• _Reading text_:

- - - - - - -

November 03, 2003

Performance

I enjoy some informed Microsoft bashing as much as the next guy, but I have to quibble with a couple things:

Surely WinFS is going to make applications better? I mean, XML metadata for every file. Common data shared transparently between applications. Automatic searching and grouping. What could be better than that? Well, it won’t work. WinFS is going to be glacial. Whatever benefits WinFS holds for applications will be overwhelmed by performance so poor as to make them unusable.

Now, BFS was not a speed demon, and it wasn’t centered around XML, but it was a perfectly usable filesystem. It’s certainly not ridiculous on its face to have this kind of capability built in to the file system.

Of the 140,000 files, there is one file I care about more than any other, my Outlook .PST file. This one file is a repository of all my emails, sent and received, all my calendar items, and all my contacts. Know why it is one file? For performance. Try storing every email, appointment, or contact in a separate file, and you’ll have the slowest PIM known to man.

Is this really true? The system I use for email storage (Maildir) is the complete opposite of this approach: one email for every message. Now, there are positive and negatives to this scheme, but performance wise, there is certainly nothing to complain about, and I’ve got some big mailboxes. As an aside, Outlook’s one-big-file approach has only actual benefit from a user perspective: dead-simple backup. What it doesn’t allow for is the use of any tools outside of Outlook for accessing, sorting or search your email. But anyway.

Posted by Bill Stilwell at November 3, 2003 08:56 PM
Comments

In my experience as a developer generally we put everything in one big file in order to prevent users from being able to manipulate the individual files (e.g., accidentially removing part of collection of files).

Reading a data stream out of files should be faster than reading it out of a database stored in one big file. This is because for each block of data in the latter case, you have to look up the block in whatever data structures the database uses, and then to retrieve the block you do whatever the file system does. Reading data direct from a file skips that first look-up operation.

- - - - - - -

• _Dataset content_:
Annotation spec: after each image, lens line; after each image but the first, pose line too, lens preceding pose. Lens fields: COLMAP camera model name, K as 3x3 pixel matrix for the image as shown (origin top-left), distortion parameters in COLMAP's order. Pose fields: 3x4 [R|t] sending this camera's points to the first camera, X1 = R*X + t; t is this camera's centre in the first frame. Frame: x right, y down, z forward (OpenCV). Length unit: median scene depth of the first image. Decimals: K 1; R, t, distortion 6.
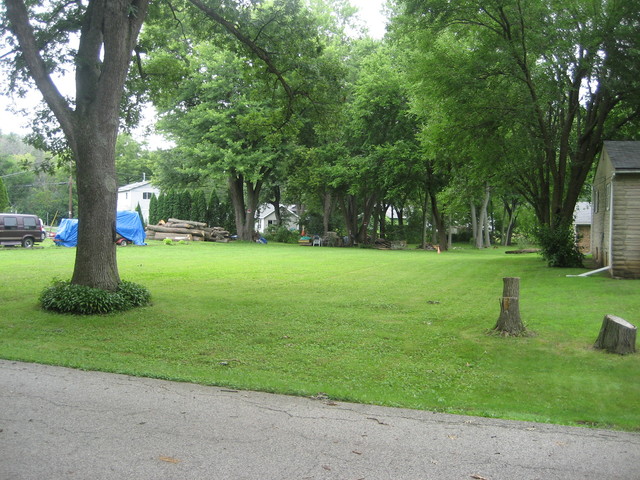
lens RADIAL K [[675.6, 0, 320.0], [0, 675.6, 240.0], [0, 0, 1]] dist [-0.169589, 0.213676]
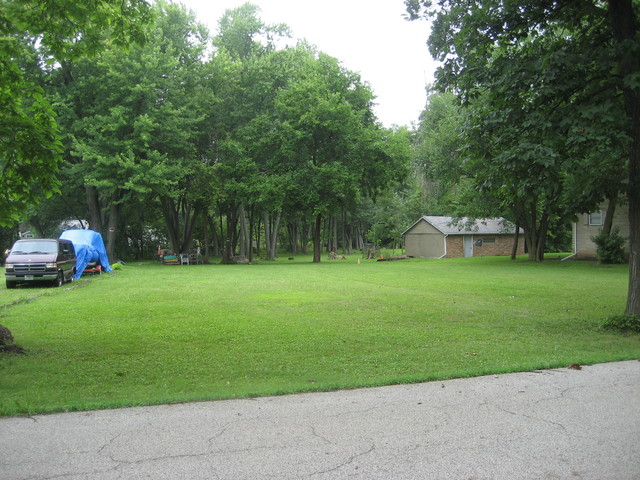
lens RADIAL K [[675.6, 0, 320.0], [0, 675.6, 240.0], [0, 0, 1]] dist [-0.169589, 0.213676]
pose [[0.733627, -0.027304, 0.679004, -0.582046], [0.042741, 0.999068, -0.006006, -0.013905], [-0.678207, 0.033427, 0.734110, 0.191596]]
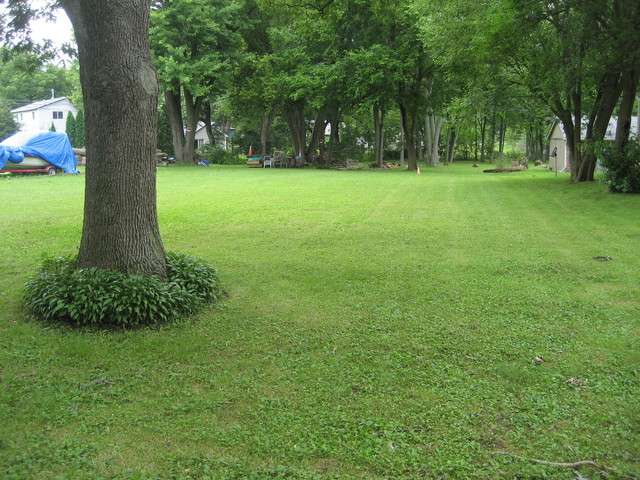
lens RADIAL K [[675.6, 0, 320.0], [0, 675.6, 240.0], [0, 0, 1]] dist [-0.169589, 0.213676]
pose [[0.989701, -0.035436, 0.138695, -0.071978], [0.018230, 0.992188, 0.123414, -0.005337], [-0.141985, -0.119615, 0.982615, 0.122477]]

- - - - - - -

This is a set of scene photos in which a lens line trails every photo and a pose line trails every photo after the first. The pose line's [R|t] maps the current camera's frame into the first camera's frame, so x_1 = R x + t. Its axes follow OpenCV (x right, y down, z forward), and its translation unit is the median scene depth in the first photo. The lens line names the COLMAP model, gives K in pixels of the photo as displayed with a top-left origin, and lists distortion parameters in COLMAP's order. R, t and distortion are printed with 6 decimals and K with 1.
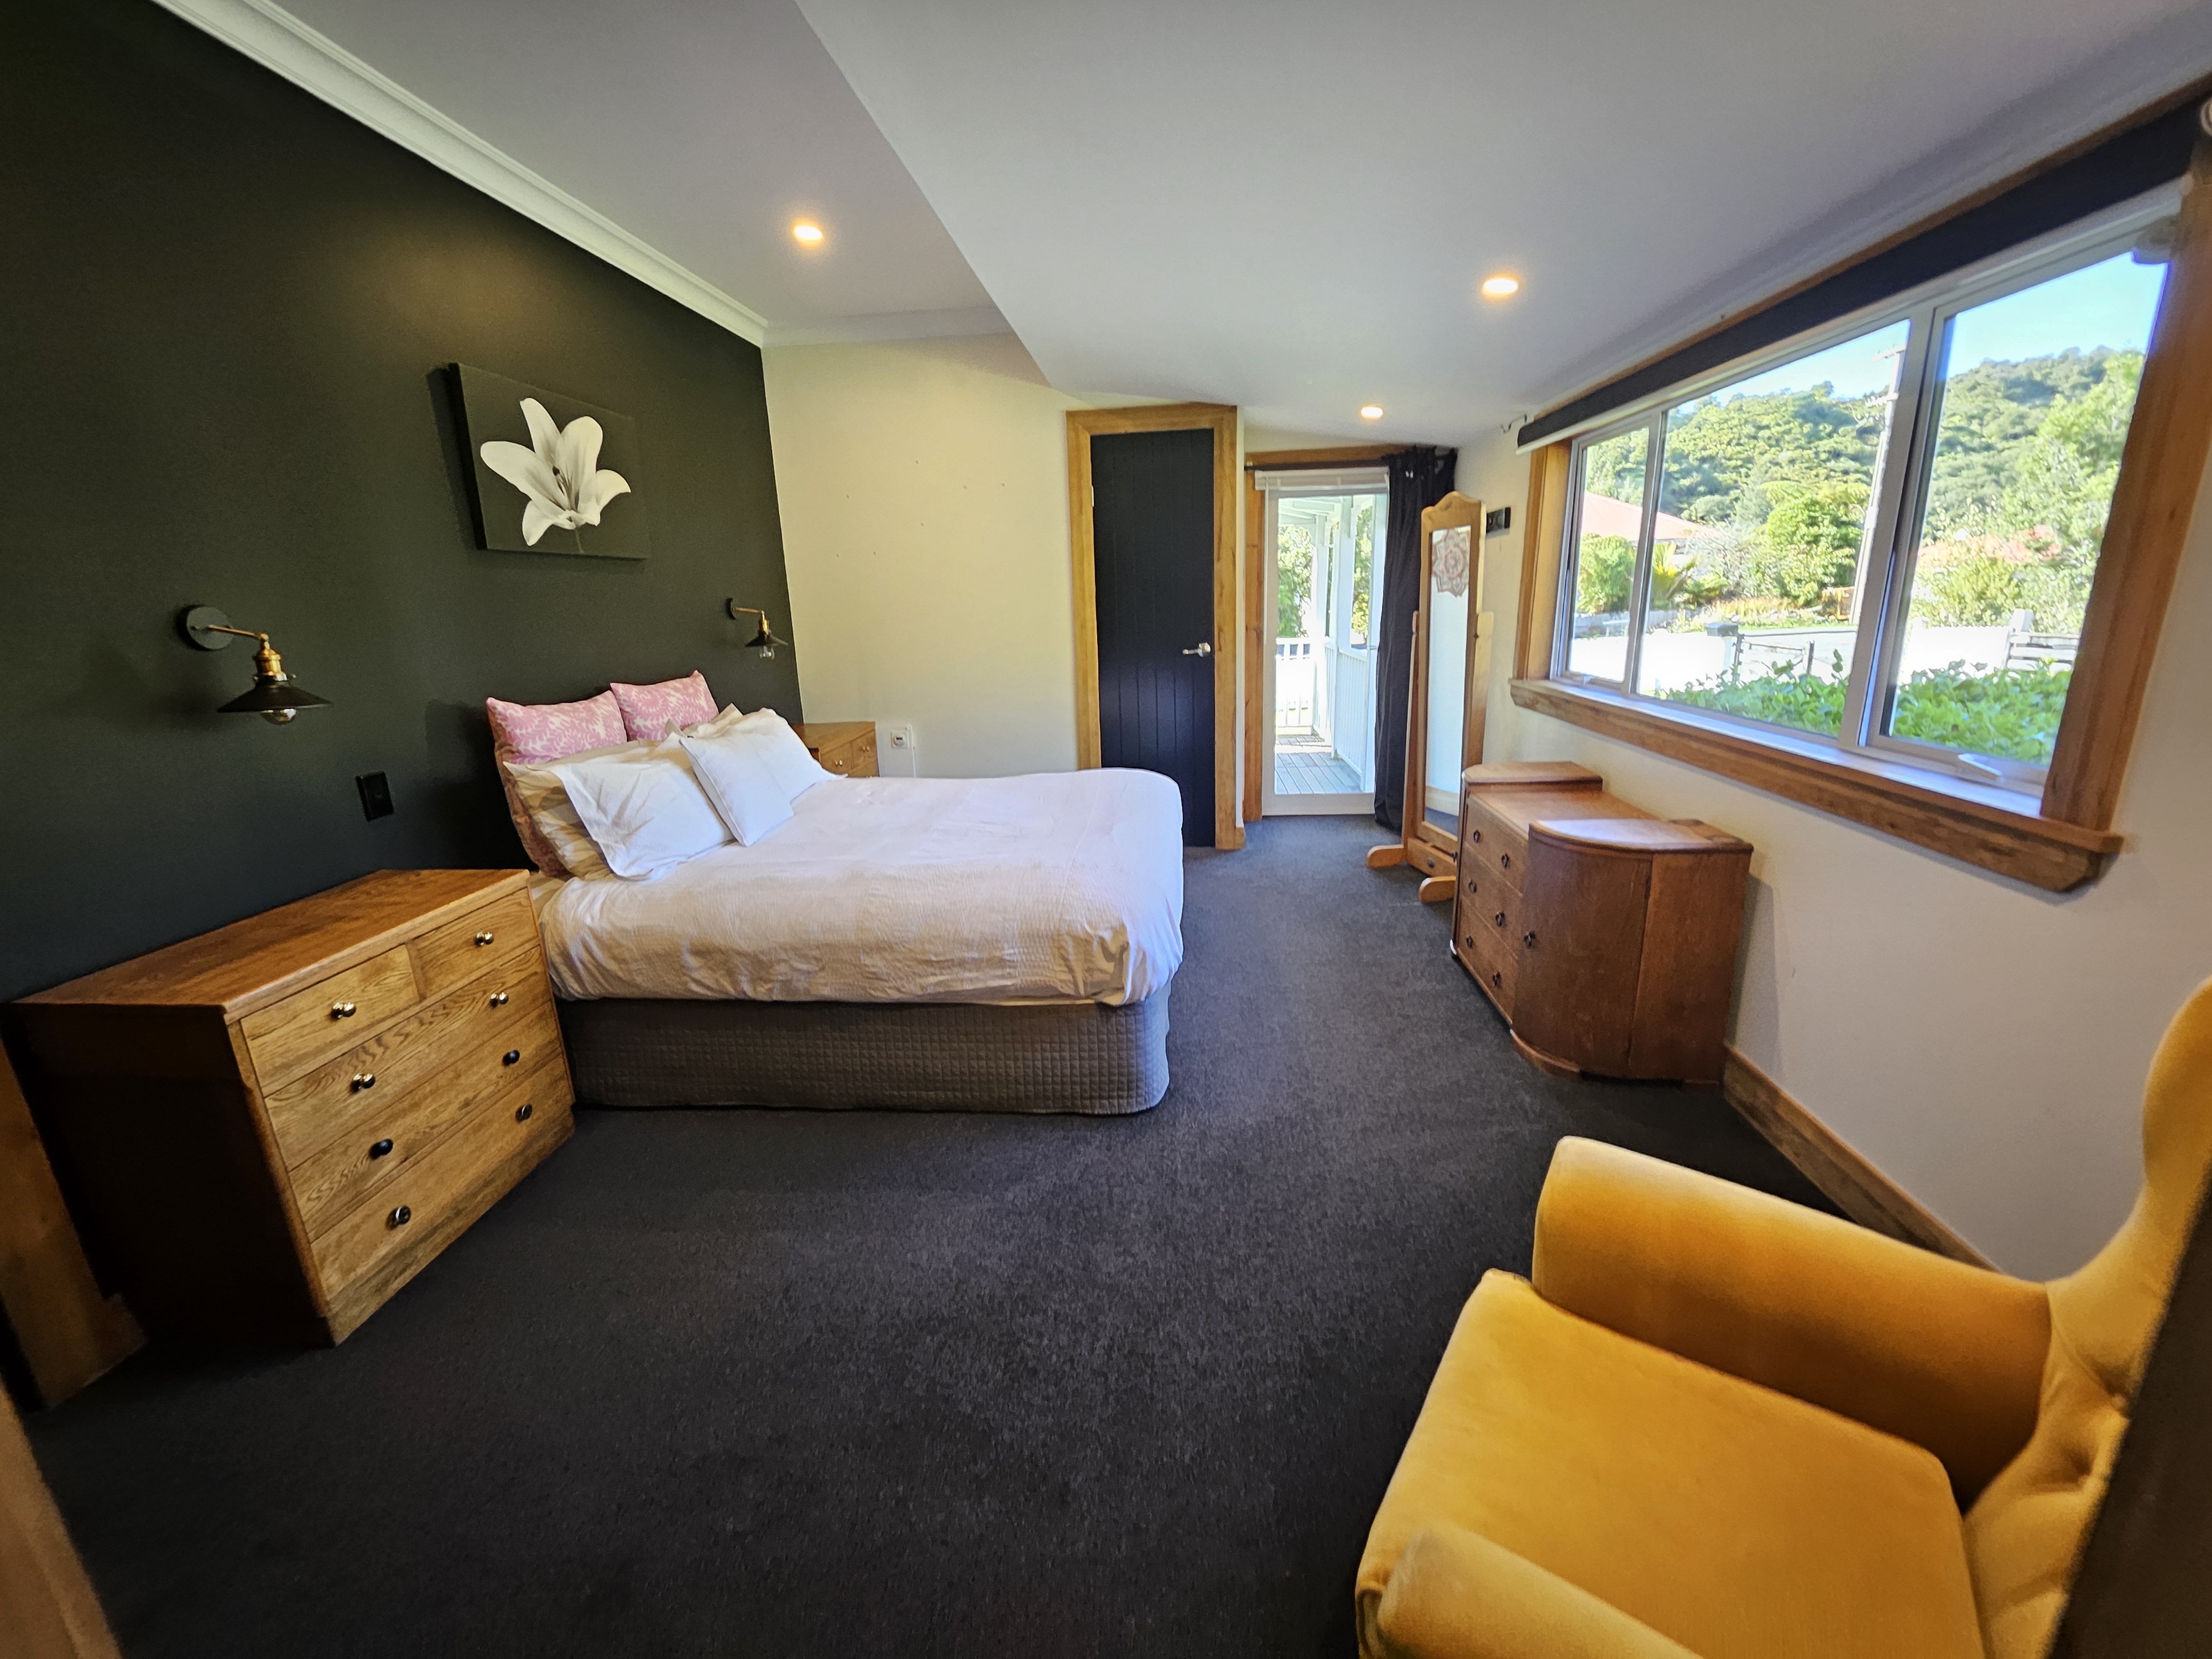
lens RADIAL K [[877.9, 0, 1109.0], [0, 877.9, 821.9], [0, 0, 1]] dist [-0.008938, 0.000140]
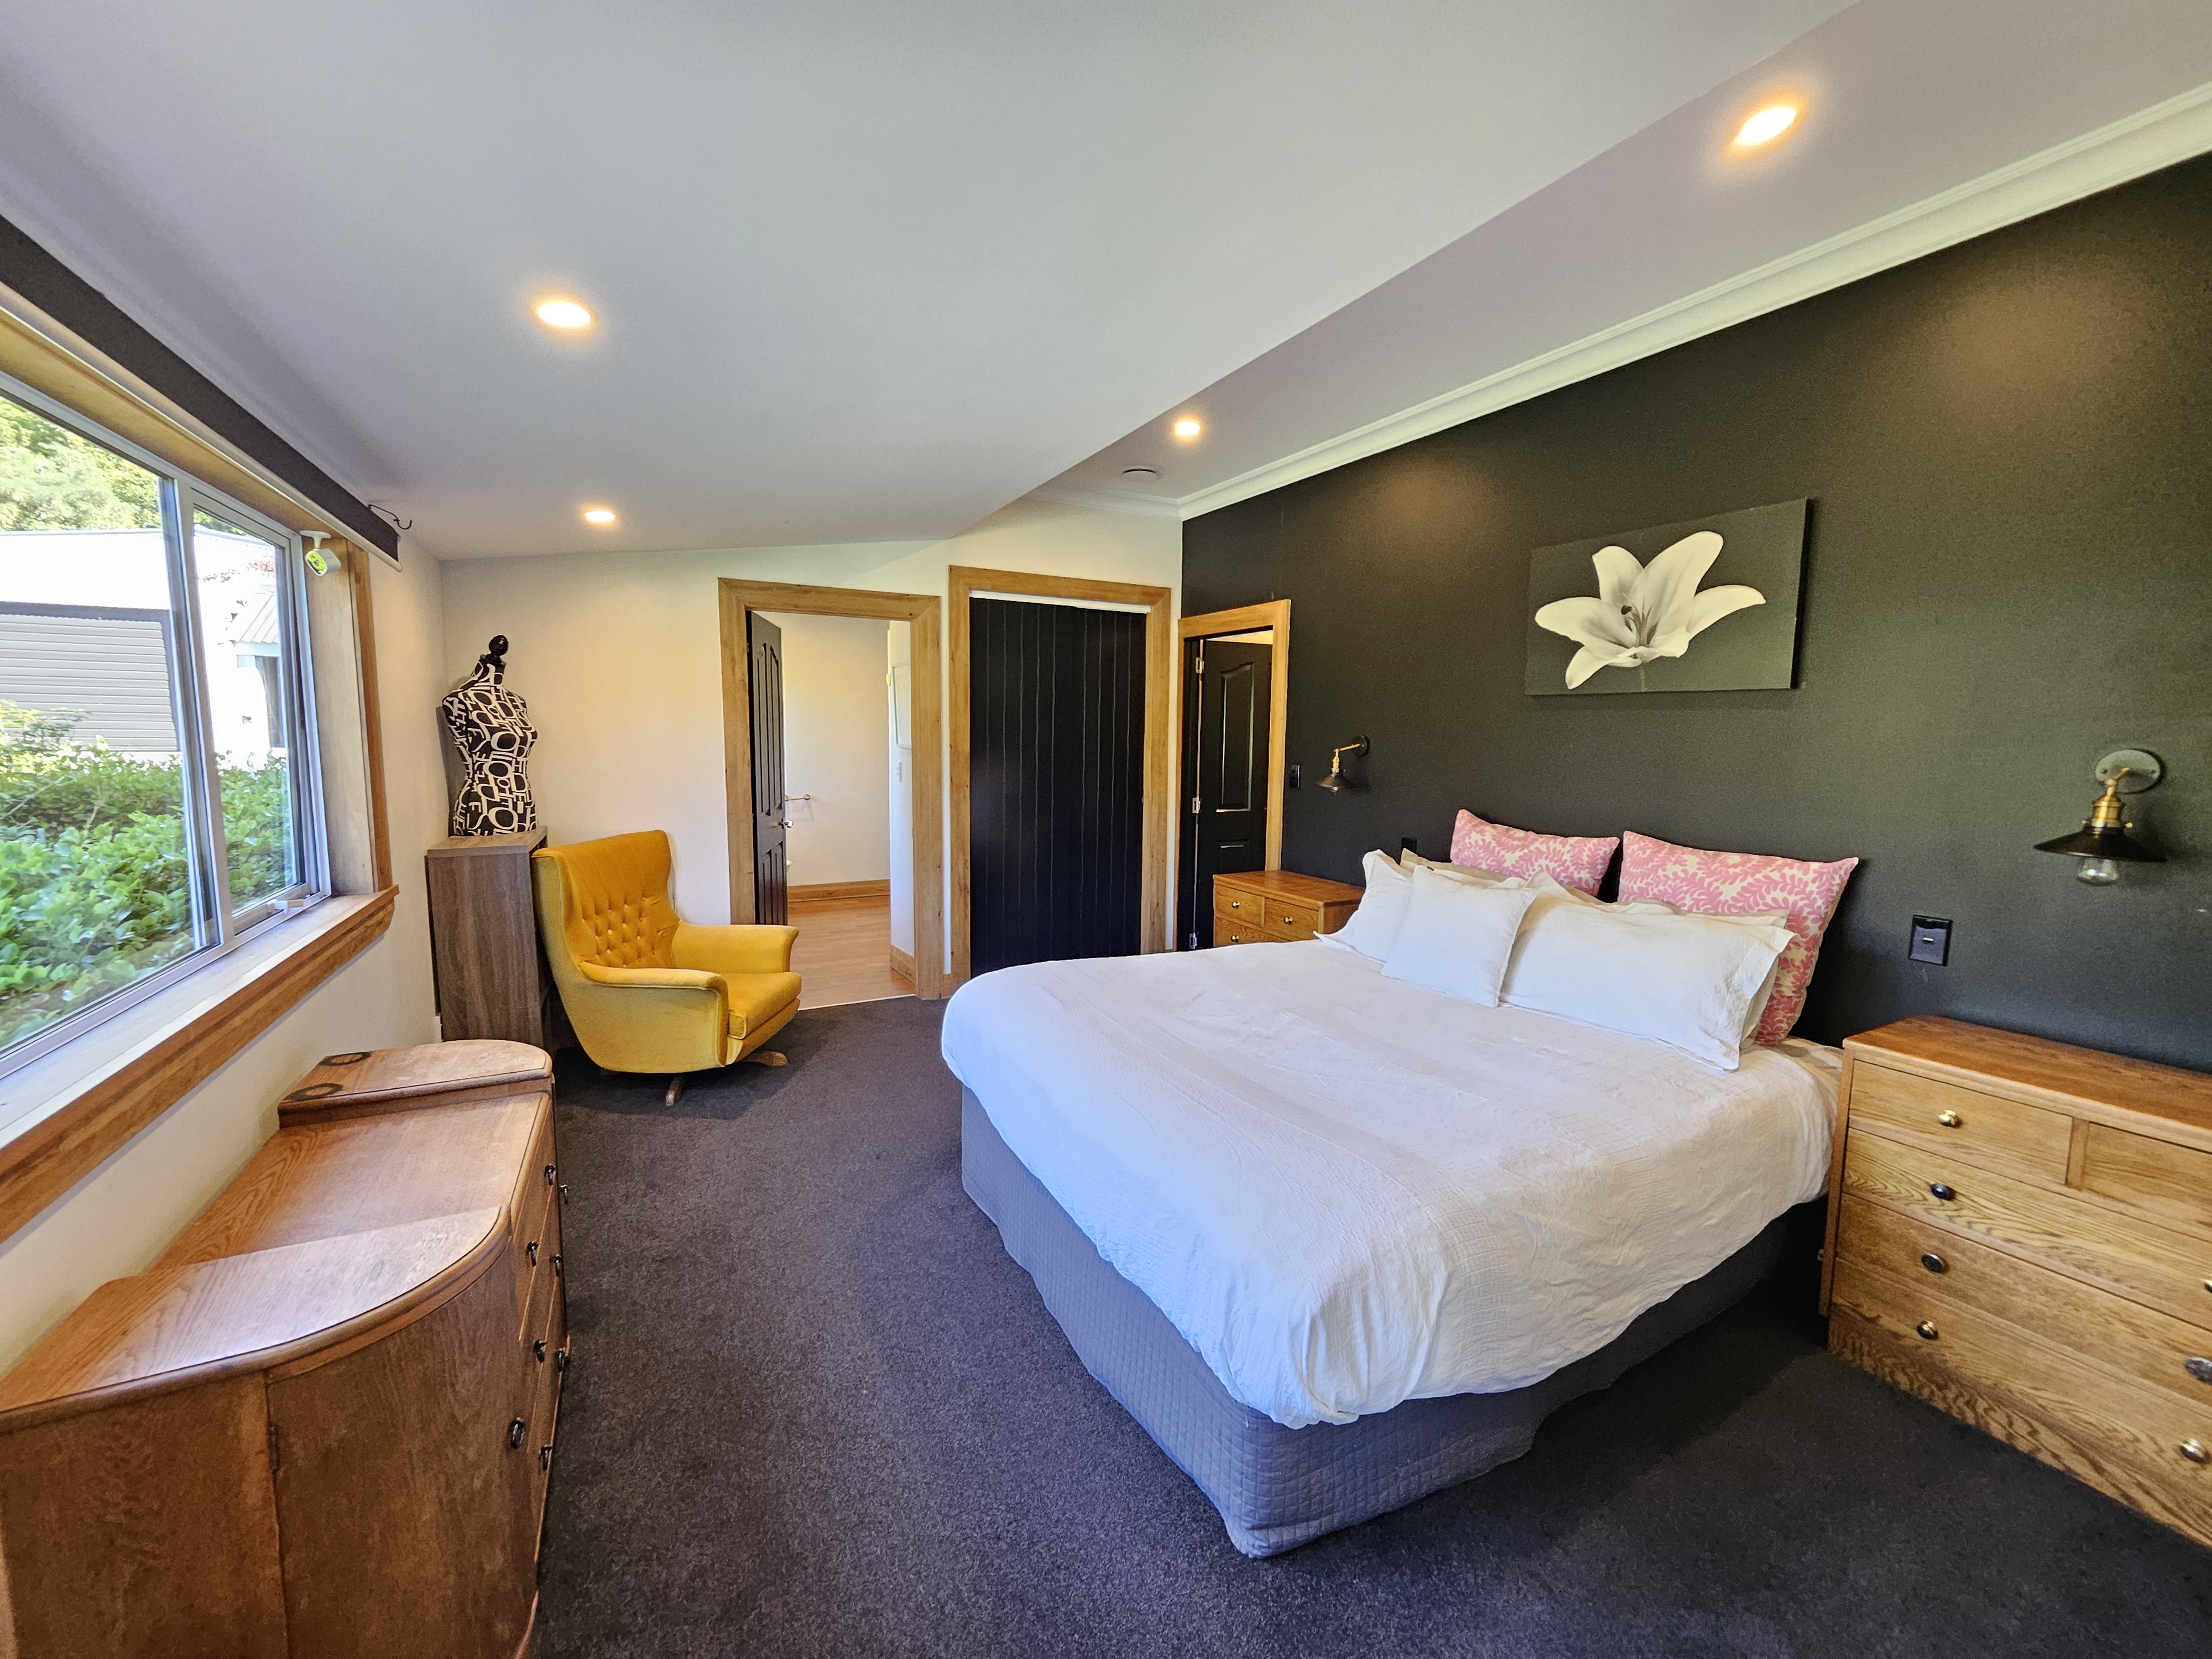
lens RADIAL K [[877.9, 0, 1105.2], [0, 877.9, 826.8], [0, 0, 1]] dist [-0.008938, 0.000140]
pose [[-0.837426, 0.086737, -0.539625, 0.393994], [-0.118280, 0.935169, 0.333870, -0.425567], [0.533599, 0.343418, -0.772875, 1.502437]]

- - - - - - -

• _Parts of the exercise_:
[a] The blog post on WinFS performance quotes a description of what the Outlook .PST file stores. List every kind of item named in that description.
[b] In the blog post on WinFS performance, what does the author call the only actual user benefit of Outlook's one-big-file approach?

• _Responses by task_:
[a]
- Emails, sent and received
- Calendar items
- Contacts

[b] Dead-simple backup.